__YOUR TASK__:
Whichever lines of the entries hold the word "minuten" should be identified and copied.

__RECORDS FOR THIS EXERCISE__:
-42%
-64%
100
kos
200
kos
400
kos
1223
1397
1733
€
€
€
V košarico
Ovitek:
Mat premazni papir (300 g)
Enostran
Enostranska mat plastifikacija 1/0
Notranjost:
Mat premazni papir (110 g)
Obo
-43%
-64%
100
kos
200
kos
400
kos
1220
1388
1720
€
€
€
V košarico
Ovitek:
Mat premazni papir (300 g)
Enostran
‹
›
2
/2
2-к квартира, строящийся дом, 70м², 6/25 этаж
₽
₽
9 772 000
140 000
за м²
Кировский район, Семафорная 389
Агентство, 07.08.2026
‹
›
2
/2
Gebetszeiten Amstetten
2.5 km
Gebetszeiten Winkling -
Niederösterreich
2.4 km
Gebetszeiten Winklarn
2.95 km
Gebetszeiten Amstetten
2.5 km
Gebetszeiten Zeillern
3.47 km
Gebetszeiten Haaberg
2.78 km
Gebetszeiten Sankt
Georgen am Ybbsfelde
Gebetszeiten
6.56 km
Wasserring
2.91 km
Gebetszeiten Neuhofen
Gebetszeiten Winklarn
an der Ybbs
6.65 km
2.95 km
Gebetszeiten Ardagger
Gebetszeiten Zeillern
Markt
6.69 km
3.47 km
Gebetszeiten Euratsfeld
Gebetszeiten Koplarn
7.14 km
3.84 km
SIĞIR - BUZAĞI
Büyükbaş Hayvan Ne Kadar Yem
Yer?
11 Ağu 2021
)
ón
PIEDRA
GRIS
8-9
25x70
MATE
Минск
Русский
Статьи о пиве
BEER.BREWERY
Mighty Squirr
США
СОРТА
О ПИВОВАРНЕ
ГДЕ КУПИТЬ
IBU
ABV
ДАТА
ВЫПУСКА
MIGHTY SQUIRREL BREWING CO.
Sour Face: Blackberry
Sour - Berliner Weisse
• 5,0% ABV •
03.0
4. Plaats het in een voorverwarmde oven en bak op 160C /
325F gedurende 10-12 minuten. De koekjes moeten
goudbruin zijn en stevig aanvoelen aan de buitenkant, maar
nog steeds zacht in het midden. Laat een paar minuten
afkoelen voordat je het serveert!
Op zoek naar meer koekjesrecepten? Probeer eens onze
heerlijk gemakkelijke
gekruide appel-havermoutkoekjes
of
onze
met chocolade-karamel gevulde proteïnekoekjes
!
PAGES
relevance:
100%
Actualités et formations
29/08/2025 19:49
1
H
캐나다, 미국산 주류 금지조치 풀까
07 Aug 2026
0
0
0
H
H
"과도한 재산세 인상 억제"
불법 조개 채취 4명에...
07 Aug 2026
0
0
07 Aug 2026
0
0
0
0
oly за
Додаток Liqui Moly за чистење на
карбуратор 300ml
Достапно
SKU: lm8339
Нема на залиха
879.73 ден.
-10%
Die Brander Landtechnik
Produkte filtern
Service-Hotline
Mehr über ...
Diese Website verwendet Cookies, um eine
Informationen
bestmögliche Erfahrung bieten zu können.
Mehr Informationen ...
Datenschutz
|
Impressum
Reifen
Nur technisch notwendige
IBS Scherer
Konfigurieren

__EXPECTED OUTPUT__:
325F gedurende 10-12 minuten. De koekjes moeten
nog steeds zacht in het midden. Laat een paar minuten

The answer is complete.